Selon l’actuel dispositif, trois conditions doivent être remplies afin de faire pénétrer les prétendus criminels dans l’enceinte de nos tribunaux :
- les poursuites ne sont possibles que si l’individu a sa résidence habituelle en France
- le crime doit être punissable dans le droit français ET dans la législation de l’État où il a été commis
- seul le ministère public peut déclencher les poursuites
Une proposition de loi visant à faire sauter ces verrous constitutifs d’impunité, a été déposée par le sénateur Jean-Pierre Sueur en septembre 2012. Si l’initiative a été et doit être saluée et encouragée, il n’en demeure pas moins qu’il faut regretter le manque de réactivité, voire le net recul, du législateur depuis lors. Les deux premiers verrous ont certes été supprimés du texte adopté par le Sénat mais ce même texte maintient, aux motifs avancés d’un risque important de procédures abusives et d’instrumentalisation de la plainte par les victimes, le monopole des poursuites par le parquet. Cette condition est particulièrement problématique dans la mesure où, en laissant toute marge d’appréciation au seul ministère public, elle réduit à néant le rôle des victimes, pourtant considérable, dans la mise en œuvre de la procédure. Surtout, c’est le droit à l’accès au juge qui est renié alors même que sont en cause des actes dont la barbarie révolte la conscience de l’humanité. Afin de lutter contre un tel mécanisme, gage d’impunité, pourquoi ne pas introduire, ainsi que le préconisait l’ancienne Garde des Sceaux, Christiane Taubira, la possibilité pour les victimes de former un recours contre la décision négative du procureur devant le procureur général ?

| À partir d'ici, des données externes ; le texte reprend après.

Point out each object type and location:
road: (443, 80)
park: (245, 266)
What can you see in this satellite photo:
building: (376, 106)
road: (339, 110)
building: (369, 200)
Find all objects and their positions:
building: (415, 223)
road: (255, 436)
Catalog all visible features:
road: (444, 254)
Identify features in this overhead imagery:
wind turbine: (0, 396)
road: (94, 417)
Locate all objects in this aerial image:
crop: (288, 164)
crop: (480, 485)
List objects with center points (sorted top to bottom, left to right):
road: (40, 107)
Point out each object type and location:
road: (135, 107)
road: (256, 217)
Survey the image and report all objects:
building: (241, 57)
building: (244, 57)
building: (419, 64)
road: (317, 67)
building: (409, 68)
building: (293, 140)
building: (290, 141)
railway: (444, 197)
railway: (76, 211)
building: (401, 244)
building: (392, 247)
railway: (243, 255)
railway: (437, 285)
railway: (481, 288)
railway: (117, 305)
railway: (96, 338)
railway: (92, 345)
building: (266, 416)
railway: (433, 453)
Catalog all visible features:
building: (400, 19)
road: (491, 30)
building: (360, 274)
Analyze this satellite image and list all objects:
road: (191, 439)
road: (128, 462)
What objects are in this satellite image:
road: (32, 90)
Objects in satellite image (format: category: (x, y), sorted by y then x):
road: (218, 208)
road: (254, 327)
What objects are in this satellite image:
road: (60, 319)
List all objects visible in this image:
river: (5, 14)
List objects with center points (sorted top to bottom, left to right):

Agir autrement ou opter pour l’inaction – le texte n’a à l’heure actuelle toujours pas été discuté devant l’Assemblée nationale – n’aurait pour autre conséquence que d’abandonner le rêve de justice dans une impasse et, selon le Président de la CFCPI Simon Forman, de « laisser la France seule terre d’accueil des criminels de guerre ».
« Il passera du temps avant que la justice des hommes ait fait sa jonction avec la justice », disait encore Hugo. Mais ce temps n’ébranlera pas la conviction des fédéralistes en un ordre mondial plus juste, plus démocratique et plus pacifique.